REQUEST: Return each line below that contains the string "charge". Treat uppercase and lowercase letters as different.

Dataset entries:
↓

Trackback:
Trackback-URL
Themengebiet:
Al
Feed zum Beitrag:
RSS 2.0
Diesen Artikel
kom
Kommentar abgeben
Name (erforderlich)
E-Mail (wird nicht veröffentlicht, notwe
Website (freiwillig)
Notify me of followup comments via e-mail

↑
↓

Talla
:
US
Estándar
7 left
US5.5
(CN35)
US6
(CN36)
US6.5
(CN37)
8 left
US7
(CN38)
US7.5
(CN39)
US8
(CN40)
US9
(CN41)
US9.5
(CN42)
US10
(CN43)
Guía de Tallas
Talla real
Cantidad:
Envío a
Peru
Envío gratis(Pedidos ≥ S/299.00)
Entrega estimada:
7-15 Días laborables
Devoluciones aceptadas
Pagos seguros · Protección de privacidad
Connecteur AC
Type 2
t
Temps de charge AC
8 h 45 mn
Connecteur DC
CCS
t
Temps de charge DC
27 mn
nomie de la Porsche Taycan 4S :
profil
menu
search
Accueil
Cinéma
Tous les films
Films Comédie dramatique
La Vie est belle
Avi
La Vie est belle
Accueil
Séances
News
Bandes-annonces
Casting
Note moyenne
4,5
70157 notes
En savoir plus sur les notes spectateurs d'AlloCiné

↑

WRITTEN RESPONSE:
Temps de charge AC
Temps de charge DC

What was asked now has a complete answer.